Task goal:
Please output the post-Brexit passage word for word, from "The UK’s post-Brexit" to "reverberating financial impact.", inclusive.

Page excerpt:
+++++
The UK’s post-Brexit environment today is only the tip of the changes about to come sooner. Once grace periods and deals are finalised, we can expect the beginning of a high-stakes and precarious journey in the UK and expect a reverberating financial impact.
+++++
The data:

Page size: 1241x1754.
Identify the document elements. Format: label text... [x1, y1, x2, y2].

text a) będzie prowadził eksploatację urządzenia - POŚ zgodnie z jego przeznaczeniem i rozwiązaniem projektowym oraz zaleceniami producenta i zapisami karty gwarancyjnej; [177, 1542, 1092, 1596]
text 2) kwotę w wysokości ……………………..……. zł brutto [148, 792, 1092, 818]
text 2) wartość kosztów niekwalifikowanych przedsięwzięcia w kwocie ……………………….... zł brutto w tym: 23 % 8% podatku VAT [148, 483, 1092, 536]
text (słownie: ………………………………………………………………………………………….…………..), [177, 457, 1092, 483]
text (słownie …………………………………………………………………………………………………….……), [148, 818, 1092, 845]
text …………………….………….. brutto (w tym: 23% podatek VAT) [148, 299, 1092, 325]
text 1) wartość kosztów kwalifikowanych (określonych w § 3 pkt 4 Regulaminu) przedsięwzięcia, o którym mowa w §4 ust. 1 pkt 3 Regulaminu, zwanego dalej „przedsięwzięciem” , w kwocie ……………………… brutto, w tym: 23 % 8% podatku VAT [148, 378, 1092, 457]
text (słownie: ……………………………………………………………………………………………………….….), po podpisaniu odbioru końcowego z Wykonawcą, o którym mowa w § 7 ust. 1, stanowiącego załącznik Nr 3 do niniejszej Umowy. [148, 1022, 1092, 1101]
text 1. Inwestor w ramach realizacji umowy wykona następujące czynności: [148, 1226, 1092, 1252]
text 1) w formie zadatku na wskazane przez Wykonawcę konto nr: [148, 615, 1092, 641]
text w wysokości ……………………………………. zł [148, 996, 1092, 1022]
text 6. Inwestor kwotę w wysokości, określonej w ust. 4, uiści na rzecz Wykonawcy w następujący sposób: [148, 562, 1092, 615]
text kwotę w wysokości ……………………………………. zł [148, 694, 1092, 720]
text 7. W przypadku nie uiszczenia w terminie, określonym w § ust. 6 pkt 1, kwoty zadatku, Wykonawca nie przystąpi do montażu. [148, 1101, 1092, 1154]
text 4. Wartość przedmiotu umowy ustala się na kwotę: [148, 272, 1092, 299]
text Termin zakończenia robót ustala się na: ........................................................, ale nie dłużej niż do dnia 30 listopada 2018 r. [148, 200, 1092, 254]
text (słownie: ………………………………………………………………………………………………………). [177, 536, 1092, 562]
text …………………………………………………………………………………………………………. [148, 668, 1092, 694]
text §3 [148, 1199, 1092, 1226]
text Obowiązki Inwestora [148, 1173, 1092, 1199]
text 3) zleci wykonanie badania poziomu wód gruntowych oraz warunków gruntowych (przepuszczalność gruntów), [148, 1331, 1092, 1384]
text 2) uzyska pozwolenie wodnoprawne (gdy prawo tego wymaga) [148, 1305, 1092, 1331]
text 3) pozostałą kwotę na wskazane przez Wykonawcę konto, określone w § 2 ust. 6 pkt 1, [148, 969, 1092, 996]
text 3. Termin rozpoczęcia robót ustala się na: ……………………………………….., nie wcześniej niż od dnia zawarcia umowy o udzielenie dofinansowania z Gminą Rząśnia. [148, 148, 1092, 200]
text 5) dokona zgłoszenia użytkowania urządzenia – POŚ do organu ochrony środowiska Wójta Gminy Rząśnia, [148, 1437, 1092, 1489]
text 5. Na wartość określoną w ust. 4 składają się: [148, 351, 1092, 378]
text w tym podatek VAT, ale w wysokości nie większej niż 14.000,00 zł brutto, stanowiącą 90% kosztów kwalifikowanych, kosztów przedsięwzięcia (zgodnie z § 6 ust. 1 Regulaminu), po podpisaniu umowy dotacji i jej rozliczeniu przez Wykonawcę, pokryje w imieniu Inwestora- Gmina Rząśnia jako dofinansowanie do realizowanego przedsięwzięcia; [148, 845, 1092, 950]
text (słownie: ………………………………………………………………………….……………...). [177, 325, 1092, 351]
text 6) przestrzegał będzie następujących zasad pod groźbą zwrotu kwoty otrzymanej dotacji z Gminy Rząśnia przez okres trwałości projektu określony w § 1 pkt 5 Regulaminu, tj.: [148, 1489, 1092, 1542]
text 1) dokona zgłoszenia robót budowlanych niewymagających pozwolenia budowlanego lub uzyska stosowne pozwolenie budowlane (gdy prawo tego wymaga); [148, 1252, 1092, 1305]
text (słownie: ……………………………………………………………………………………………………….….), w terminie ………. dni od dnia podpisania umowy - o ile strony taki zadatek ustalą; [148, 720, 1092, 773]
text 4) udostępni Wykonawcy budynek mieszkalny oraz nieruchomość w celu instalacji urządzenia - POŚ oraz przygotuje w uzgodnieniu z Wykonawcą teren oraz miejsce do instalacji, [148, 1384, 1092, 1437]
+++++
Task output:
The UK’s post-Brexit environment today is only the tip of the changes about to come sooner. Once grace periods and deals are finalised, we can expect the beginning of a high-stakes and precarious journey in the UK and expect a reverberating financial impact.